We have a lot of things going for us in Iowa—there’s a reason that my family and I chose to move back here 12 years ago—but they aren’t the easy sells of oceans or mountains. We don’t have a South by Southwest or Austin City Limits-like festival atmosphere to bring people here from all over the world every year. We can’t even promise anyone good weather all year long (it snowed 13” in Des Moines on Monday).

The good news is the article tells us that we, like the other cities on their list, already have the community infrastructure in place—amazing restaurants, a thriving craft brew culture, third wave coffee shops, arts and cultural assets, even coworking spaces (it didn’t actually say “even coworking spaces” but I’m assuming that was just an oversight)—to support the Big Time.

What we’re all lacking is a strong “public narrative” pushing our community and the type of environment that is welcoming to people who aren’t already here, married to someone from here or that grew up here. It’s not for lack of trying, our state and local economic development organizations have put a lot of effort into crafting an attractive narrative and several civic and social groups are doing similar work in helping to make our community more welcoming. 

Unfortunately, I can’t say the same for our representatives in the state legislature. At ten months into a (hopefully) once-in-a-century pandemic, the kind of public narrative I wish we had being reinforced at the State Capitol is that of a law-making body crafting clear-cut and aggressive legislation that supports our small businesses during this crisis, provides resources to help our schools fully reopen safely and extends healthcare benefits as nearly 10% of Iowans, at least so far, face an uncertain medical future after having contracted the virus. This kind of narrative would reinforce that leadership is focused on supporting the Iowans that already live and do business here. It would also show that our leadership wants to see our population and economy grow.

That narrative, however, does not exist. It is not Iowa’s current brand. Instead of focusing on laws to create programs to help the many small businesses and Iowans who are struggling right now, the very first bill considered by the Iowa Senate when they reconvened for the 2021 session was to reinstate capital punishment in Iowa, a draconian measure the same body eliminated in 1965. The Iowa House has made headlines by advancing constitutional amendments to further restrict access to abortion and limit potential gun safety regulations. Both houses are fast tracking unpopular reforms that could upend our K-12 public education system in the state. There are bills to eliminate tenure at our state universities, which would cripple those leading research institutions, and several bills that could legalize discrimination against and restrict the rights of LGBTQ Iowans all currently under consideration. The public narrative crafted by the legislature’s current work won’t only not attract new people to Iowa, it will drive many of us away.

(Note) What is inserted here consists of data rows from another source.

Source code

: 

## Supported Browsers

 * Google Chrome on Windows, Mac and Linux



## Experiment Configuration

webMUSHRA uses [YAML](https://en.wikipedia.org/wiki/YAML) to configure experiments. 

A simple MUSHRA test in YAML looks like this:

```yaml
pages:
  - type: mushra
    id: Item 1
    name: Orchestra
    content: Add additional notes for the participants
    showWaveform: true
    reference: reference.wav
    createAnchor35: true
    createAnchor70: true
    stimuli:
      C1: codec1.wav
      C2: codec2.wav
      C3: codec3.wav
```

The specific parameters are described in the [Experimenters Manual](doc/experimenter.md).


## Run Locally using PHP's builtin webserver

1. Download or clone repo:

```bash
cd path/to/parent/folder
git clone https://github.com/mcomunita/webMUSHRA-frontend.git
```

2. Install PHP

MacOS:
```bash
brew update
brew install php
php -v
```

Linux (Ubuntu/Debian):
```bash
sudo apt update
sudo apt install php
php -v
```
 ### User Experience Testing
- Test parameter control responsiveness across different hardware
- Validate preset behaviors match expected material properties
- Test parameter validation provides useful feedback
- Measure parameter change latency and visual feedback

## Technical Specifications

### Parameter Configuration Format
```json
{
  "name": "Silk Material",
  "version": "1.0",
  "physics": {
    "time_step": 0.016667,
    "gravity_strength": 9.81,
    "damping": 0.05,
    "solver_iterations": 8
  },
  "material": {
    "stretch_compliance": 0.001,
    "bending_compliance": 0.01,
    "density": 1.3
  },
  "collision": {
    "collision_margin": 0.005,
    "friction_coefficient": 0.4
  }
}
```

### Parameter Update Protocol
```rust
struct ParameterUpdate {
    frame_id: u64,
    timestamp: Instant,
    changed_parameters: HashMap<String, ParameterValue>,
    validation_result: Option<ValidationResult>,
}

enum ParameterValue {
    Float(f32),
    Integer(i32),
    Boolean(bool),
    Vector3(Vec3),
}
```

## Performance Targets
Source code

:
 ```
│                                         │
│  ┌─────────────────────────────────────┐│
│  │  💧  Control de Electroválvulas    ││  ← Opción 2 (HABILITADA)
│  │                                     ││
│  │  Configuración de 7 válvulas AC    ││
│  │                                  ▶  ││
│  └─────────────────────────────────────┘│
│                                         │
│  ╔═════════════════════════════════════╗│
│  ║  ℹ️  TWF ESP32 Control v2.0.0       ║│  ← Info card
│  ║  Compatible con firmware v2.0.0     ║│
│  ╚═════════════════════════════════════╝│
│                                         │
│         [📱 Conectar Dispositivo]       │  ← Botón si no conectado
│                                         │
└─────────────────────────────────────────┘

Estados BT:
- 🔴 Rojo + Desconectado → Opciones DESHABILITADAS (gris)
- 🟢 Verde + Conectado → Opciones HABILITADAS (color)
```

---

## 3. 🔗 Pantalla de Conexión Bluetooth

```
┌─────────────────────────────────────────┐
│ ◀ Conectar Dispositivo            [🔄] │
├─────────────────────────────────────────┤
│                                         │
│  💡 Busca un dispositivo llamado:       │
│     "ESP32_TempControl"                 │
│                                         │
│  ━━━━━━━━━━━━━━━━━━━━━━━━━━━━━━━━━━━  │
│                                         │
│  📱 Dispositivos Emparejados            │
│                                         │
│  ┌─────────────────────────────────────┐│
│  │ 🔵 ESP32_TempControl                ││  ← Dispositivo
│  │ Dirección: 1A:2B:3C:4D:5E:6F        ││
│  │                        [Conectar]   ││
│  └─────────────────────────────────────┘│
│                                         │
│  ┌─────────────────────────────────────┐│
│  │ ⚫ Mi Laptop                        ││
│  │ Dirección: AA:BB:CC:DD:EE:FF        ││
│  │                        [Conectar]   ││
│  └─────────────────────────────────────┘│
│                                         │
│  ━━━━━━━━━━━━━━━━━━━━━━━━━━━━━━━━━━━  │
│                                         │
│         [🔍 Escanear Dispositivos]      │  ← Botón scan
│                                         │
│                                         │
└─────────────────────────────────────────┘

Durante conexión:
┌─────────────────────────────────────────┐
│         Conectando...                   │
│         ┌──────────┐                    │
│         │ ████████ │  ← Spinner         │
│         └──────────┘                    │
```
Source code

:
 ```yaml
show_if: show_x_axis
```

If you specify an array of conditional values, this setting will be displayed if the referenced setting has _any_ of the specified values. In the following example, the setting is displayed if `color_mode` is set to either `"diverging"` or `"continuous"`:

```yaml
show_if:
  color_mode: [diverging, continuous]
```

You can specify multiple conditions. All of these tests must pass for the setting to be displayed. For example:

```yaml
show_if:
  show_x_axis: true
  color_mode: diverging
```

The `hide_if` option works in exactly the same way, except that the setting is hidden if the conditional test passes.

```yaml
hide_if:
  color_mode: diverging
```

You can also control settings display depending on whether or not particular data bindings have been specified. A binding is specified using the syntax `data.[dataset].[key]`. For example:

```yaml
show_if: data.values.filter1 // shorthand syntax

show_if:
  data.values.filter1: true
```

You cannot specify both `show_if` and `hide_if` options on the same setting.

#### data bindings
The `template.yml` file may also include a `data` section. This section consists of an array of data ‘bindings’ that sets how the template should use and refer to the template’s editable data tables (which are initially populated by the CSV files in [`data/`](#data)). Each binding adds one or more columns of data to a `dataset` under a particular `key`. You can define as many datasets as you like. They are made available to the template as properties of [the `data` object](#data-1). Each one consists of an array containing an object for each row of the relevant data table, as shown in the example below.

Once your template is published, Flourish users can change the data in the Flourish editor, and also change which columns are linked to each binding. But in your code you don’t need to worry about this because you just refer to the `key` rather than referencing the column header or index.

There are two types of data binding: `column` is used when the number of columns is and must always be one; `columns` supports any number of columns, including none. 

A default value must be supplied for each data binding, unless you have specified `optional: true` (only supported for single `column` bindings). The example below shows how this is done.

The people in the state legislature represent us as Iowans. We literally elected them for that specific purpose. Therefore these efforts, and others like them, also represent what it means to be Iowan. These efforts show that our community is not one that welcomes new people and the public narrative that results from these efforts is not one that will attract people to come here from outside the state. 

I get genuinely excited when I think about the possibility of Iowa’s capital city joining the Big Time some day, but it is not guaranteed that it will happen. It will take the work of all us, including those representing us in the current legislative session, doing our part and acting like we’re ready for it.

Geoff Wood is the founder of Gravitate Coworking, a workplace community for entrepreneurs, freelancers and remote workers in Des Moines, Windsor Heights and Jefferson. As part of his role as a community builder, he’s the publisher of entrepreneurial news blog Clay & Milk and a frequent conference speaker and event organizer. He’s been helping share the story of, and discuss the issues in, the Iowa entrepreneurial community since 2009.